What you should do: Locate the line that contains "تحديد أنماط ارتباط", then copy it and all later lines of the data below exactly, through the last one.

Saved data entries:
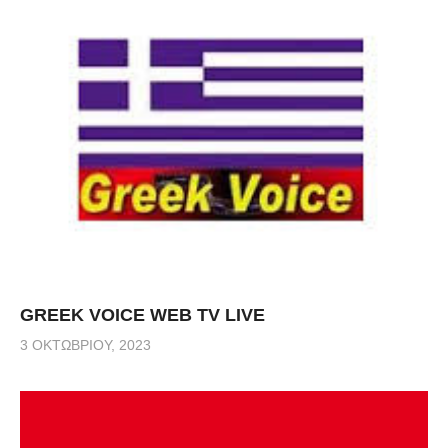
GREEK VOICE WEB TV LIVE
3 ΟΚΤΩΒΡΊΟΥ, 2023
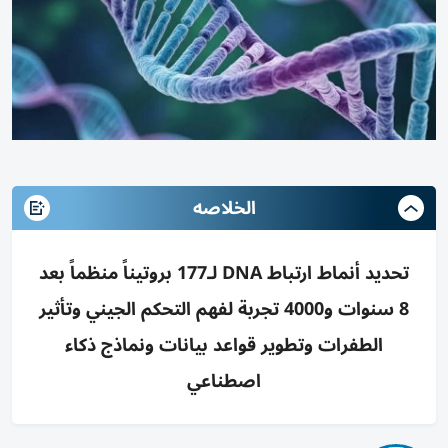
الخلاصه
تحديد أنماط ارتباط DNA لـ177 بروتيناً منظماً بعد
8 سنوات و4000 تجربة لفهم التحكم الجيني وتأثير
الطفرات وتطوير قواعد بيانات ونماذج ذكاء
اصطناعي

Solution to the exercise:
تحديد أنماط ارتباط DNA لـ177 بروتيناً منظماً بعد
8 سنوات و4000 تجربة لفهم التحكم الجيني وتأثير
الطفرات وتطوير قواعد بيانات ونماذج ذكاء
اصطناعي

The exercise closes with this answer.